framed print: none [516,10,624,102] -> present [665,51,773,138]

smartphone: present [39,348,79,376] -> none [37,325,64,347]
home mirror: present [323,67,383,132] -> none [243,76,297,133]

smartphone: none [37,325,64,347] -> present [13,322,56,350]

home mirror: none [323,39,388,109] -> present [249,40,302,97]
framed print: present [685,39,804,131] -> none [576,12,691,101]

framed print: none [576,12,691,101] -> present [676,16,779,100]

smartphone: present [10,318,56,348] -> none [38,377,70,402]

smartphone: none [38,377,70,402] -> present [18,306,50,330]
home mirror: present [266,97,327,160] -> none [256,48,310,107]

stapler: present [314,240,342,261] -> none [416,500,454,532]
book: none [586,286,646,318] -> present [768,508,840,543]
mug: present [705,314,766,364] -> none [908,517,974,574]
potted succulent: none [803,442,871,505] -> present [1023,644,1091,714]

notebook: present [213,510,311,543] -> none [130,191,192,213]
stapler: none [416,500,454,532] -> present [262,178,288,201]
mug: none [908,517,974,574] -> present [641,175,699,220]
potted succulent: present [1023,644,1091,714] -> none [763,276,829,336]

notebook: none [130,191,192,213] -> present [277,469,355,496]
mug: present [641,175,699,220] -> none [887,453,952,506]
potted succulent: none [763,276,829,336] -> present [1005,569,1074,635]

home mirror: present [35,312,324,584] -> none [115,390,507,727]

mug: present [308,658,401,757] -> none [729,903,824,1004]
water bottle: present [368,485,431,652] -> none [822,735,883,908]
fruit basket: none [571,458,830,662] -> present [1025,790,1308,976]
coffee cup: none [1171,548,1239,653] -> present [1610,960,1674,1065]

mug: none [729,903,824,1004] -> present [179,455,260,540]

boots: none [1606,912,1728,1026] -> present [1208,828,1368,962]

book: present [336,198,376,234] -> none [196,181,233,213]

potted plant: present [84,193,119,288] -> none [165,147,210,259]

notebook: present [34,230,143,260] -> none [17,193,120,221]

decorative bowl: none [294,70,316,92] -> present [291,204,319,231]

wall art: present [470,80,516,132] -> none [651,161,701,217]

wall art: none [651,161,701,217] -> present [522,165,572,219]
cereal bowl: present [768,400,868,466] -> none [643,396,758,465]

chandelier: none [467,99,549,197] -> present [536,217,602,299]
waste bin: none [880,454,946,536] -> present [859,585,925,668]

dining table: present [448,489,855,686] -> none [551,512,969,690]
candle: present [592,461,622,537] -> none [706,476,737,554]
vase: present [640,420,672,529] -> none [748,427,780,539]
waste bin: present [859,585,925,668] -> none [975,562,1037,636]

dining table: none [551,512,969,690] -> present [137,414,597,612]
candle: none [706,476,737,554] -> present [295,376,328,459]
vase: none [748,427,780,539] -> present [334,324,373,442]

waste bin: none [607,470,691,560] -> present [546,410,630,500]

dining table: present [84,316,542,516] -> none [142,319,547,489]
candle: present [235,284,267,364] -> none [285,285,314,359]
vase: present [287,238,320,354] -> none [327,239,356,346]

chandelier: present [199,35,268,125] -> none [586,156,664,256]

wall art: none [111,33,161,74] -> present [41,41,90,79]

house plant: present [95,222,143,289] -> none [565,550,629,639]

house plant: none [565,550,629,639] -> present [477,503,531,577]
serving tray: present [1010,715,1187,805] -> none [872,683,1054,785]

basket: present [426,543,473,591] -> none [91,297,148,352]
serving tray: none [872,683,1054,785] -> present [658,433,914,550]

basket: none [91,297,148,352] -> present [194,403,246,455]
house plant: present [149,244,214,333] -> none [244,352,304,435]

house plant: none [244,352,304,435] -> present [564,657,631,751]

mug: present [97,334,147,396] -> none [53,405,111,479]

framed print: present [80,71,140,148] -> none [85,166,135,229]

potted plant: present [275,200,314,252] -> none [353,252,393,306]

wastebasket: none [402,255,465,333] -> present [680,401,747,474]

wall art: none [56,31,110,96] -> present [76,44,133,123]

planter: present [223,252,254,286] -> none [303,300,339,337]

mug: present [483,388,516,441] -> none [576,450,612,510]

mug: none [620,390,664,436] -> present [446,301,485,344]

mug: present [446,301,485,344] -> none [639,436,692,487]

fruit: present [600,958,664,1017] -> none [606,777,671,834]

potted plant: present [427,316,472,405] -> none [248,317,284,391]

□ □ □

▸ **Work order**: Copy each line of the data exactly, please.

▸ **Exercise output**:
framed print: none [516,10,624,102] -> present [665,51,773,138]

smartphone: present [39,348,79,376] -> none [37,325,64,347]
home mirror: present [323,67,383,132] -> none [243,76,297,133]

smartphone: none [37,325,64,347] -> present [13,322,56,350]

home mirror: none [323,39,388,109] -> present [249,40,302,97]
framed print: present [685,39,804,131] -> none [576,12,691,101]

framed print: none [576,12,691,101] -> present [676,16,779,100]

smartphone: present [10,318,56,348] -> none [38,377,70,402]

smartphone: none [38,377,70,402] -> present [18,306,50,330]
home mirror: present [266,97,327,160] -> none [256,48,310,107]

stapler: present [314,240,342,261] -> none [416,500,454,532]
book: none [586,286,646,318] -> present [768,508,840,543]
mug: present [705,314,766,364] -> none [908,517,974,574]
potted succulent: none [803,442,871,505] -> present [1023,644,1091,714]

notebook: present [213,510,311,543] -> none [130,191,192,213]
stapler: none [416,500,454,532] -> present [262,178,288,201]
mug: none [908,517,974,574] -> present [641,175,699,220]
potted succulent: present [1023,644,1091,714] -> none [763,276,829,336]

notebook: none [130,191,192,213] -> present [277,469,355,496]
mug: present [641,175,699,220] -> none [887,453,952,506]
potted succulent: none [763,276,829,336] -> present [1005,569,1074,635]

home mirror: present [35,312,324,584] -> none [115,390,507,727]

mug: present [308,658,401,757] -> none [729,903,824,1004]
water bottle: present [368,485,431,652] -> none [822,735,883,908]
fruit basket: none [571,458,830,662] -> present [1025,790,1308,976]
coffee cup: none [1171,548,1239,653] -> present [1610,960,1674,1065]

mug: none [729,903,824,1004] -> present [179,455,260,540]

boots: none [1606,912,1728,1026] -> present [1208,828,1368,962]

book: present [336,198,376,234] -> none [196,181,233,213]

potted plant: present [84,193,119,288] -> none [165,147,210,259]

notebook: present [34,230,143,260] -> none [17,193,120,221]

decorative bowl: none [294,70,316,92] -> present [291,204,319,231]

wall art: present [470,80,516,132] -> none [651,161,701,217]

wall art: none [651,161,701,217] -> present [522,165,572,219]
cereal bowl: present [768,400,868,466] -> none [643,396,758,465]

chandelier: none [467,99,549,197] -> present [536,217,602,299]
waste bin: none [880,454,946,536] -> present [859,585,925,668]

dining table: present [448,489,855,686] -> none [551,512,969,690]
candle: present [592,461,622,537] -> none [706,476,737,554]
vase: present [640,420,672,529] -> none [748,427,780,539]
waste bin: present [859,585,925,668] -> none [975,562,1037,636]

dining table: none [551,512,969,690] -> present [137,414,597,612]
candle: none [706,476,737,554] -> present [295,376,328,459]
vase: none [748,427,780,539] -> present [334,324,373,442]

waste bin: none [607,470,691,560] -> present [546,410,630,500]

dining table: present [84,316,542,516] -> none [142,319,547,489]
candle: present [235,284,267,364] -> none [285,285,314,359]
vase: present [287,238,320,354] -> none [327,239,356,346]

chandelier: present [199,35,268,125] -> none [586,156,664,256]

wall art: none [111,33,161,74] -> present [41,41,90,79]

house plant: present [95,222,143,289] -> none [565,550,629,639]

house plant: none [565,550,629,639] -> present [477,503,531,577]
serving tray: present [1010,715,1187,805] -> none [872,683,1054,785]

basket: present [426,543,473,591] -> none [91,297,148,352]
serving tray: none [872,683,1054,785] -> present [658,433,914,550]

basket: none [91,297,148,352] -> present [194,403,246,455]
house plant: present [149,244,214,333] -> none [244,352,304,435]

house plant: none [244,352,304,435] -> present [564,657,631,751]

mug: present [97,334,147,396] -> none [53,405,111,479]

framed print: present [80,71,140,148] -> none [85,166,135,229]

potted plant: present [275,200,314,252] -> none [353,252,393,306]

wastebasket: none [402,255,465,333] -> present [680,401,747,474]

wall art: none [56,31,110,96] -> present [76,44,133,123]

planter: present [223,252,254,286] -> none [303,300,339,337]

mug: present [483,388,516,441] -> none [576,450,612,510]

mug: none [620,390,664,436] -> present [446,301,485,344]

mug: present [446,301,485,344] -> none [639,436,692,487]

fruit: present [600,958,664,1017] -> none [606,777,671,834]

potted plant: present [427,316,472,405] -> none [248,317,284,391]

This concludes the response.